> _Prompt_: Reproduce all records word for word.

> _Extracted records_:
*** Block opens ***
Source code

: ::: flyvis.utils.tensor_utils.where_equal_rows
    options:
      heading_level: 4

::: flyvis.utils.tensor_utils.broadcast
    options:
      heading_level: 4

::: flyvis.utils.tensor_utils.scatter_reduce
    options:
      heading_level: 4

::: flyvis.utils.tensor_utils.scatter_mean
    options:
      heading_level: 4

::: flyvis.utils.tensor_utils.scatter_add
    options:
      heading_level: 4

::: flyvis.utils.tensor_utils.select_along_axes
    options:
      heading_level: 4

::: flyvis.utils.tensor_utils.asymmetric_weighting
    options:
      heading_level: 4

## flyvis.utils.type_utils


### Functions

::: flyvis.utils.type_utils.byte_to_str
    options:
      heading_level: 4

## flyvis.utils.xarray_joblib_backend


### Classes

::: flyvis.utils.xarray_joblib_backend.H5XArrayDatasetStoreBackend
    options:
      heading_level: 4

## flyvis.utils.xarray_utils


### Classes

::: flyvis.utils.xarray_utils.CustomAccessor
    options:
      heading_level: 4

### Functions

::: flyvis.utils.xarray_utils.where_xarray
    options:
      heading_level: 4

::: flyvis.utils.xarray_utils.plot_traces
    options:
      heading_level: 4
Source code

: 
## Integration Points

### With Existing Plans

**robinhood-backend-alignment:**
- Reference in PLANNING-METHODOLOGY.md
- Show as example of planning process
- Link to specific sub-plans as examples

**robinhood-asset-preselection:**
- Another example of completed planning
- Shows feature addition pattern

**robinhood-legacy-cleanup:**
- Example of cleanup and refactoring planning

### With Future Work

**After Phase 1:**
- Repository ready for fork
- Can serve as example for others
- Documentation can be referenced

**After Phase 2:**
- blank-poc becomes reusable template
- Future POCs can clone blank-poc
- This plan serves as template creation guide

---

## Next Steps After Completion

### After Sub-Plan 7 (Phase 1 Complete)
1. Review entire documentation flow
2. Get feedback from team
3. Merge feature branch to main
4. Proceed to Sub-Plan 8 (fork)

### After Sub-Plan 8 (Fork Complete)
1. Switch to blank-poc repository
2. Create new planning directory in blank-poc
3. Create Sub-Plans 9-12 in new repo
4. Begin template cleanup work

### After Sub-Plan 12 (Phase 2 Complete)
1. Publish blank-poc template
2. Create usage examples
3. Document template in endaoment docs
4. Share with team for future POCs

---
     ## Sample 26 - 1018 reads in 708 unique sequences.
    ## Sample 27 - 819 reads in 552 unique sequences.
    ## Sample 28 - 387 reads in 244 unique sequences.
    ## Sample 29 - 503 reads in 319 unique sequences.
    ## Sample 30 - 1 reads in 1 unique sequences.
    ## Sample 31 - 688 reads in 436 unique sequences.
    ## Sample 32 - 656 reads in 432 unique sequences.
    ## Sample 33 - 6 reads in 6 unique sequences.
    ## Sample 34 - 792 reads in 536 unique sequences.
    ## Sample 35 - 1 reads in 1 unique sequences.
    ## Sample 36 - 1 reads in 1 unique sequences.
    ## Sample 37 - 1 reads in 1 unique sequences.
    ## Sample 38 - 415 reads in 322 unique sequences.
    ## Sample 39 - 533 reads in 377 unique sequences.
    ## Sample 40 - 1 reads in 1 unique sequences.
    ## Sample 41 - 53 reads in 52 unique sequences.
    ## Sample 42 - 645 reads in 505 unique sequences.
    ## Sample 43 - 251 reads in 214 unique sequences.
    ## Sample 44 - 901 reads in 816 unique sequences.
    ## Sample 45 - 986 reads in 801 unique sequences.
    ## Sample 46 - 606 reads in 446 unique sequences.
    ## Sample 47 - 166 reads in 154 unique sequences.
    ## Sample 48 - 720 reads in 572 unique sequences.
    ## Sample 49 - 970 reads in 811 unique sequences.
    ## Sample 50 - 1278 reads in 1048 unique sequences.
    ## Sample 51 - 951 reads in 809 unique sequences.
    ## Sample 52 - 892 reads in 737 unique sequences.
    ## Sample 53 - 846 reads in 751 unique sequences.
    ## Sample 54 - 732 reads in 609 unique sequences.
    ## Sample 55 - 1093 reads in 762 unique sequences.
*** Block closes ***
> _Output for this task_:
Source code

: ::: flyvis.utils.tensor_utils.where_equal_rows
    options:
      heading_level: 4

::: flyvis.utils.tensor_utils.broadcast
    options:
      heading_level: 4

::: flyvis.utils.tensor_utils.scatter_reduce
    options:
      heading_level: 4

::: flyvis.utils.tensor_utils.scatter_mean
    options:
      heading_level: 4

::: flyvis.utils.tensor_utils.scatter_add
    options:
      heading_level: 4

::: flyvis.utils.tensor_utils.select_along_axes
    options:
      heading_level: 4

::: flyvis.utils.tensor_utils.asymmetric_weighting
    options:
      heading_level: 4

## flyvis.utils.type_utils


### Functions

::: flyvis.utils.type_utils.byte_to_str
    options:
      heading_level: 4

## flyvis.utils.xarray_joblib_backend


### Classes

::: flyvis.utils.xarray_joblib_backend.H5XArrayDatasetStoreBackend
    options:
      heading_level: 4

## flyvis.utils.xarray_utils


### Classes

::: flyvis.utils.xarray_utils.CustomAccessor
    options:
      heading_level: 4

### Functions

::: flyvis.utils.xarray_utils.where_xarray
    options:
      heading_level: 4

::: flyvis.utils.xarray_utils.plot_traces
    options:
      heading_level: 4
Source code

: 
## Integration Points

### With Existing Plans

**robinhood-backend-alignment:**
- Reference in PLANNING-METHODOLOGY.md
- Show as example of planning process
- Link to specific sub-plans as examples

**robinhood-asset-preselection:**
- Another example of completed planning
- Shows feature addition pattern

**robinhood-legacy-cleanup:**
- Example of cleanup and refactoring planning

### With Future Work

**After Phase 1:**
- Repository ready for fork
- Can serve as example for others
- Documentation can be referenced

**After Phase 2:**
- blank-poc becomes reusable template
- Future POCs can clone blank-poc
- This plan serves as template creation guide

---

## Next Steps After Completion

### After Sub-Plan 7 (Phase 1 Complete)
1. Review entire documentation flow
2. Get feedback from team
3. Merge feature branch to main
4. Proceed to Sub-Plan 8 (fork)

### After Sub-Plan 8 (Fork Complete)
1. Switch to blank-poc repository
2. Create new planning directory in blank-poc
3. Create Sub-Plans 9-12 in new repo
4. Begin template cleanup work

### After Sub-Plan 12 (Phase 2 Complete)
1. Publish blank-poc template
2. Create usage examples
3. Document template in endaoment docs
4. Share with team for future POCs

---
     ## Sample 26 - 1018 reads in 708 unique sequences.
    ## Sample 27 - 819 reads in 552 unique sequences.
    ## Sample 28 - 387 reads in 244 unique sequences.
    ## Sample 29 - 503 reads in 319 unique sequences.
    ## Sample 30 - 1 reads in 1 unique sequences.
    ## Sample 31 - 688 reads in 436 unique sequences.
    ## Sample 32 - 656 reads in 432 unique sequences.
    ## Sample 33 - 6 reads in 6 unique sequences.
    ## Sample 34 - 792 reads in 536 unique sequences.
    ## Sample 35 - 1 reads in 1 unique sequences.
    ## Sample 36 - 1 reads in 1 unique sequences.
    ## Sample 37 - 1 reads in 1 unique sequences.
    ## Sample 38 - 415 reads in 322 unique sequences.
    ## Sample 39 - 533 reads in 377 unique sequences.
    ## Sample 40 - 1 reads in 1 unique sequences.
    ## Sample 41 - 53 reads in 52 unique sequences.
    ## Sample 42 - 645 reads in 505 unique sequences.
    ## Sample 43 - 251 reads in 214 unique sequences.
    ## Sample 44 - 901 reads in 816 unique sequences.
    ## Sample 45 - 986 reads in 801 unique sequences.
    ## Sample 46 - 606 reads in 446 unique sequences.
    ## Sample 47 - 166 reads in 154 unique sequences.
    ## Sample 48 - 720 reads in 572 unique sequences.
    ## Sample 49 - 970 reads in 811 unique sequences.
    ## Sample 50 - 1278 reads in 1048 unique sequences.
    ## Sample 51 - 951 reads in 809 unique sequences.
    ## Sample 52 - 892 reads in 737 unique sequences.
    ## Sample 53 - 846 reads in 751 unique sequences.
    ## Sample 54 - 732 reads in 609 unique sequences.
    ## Sample 55 - 1093 reads in 762 unique sequences.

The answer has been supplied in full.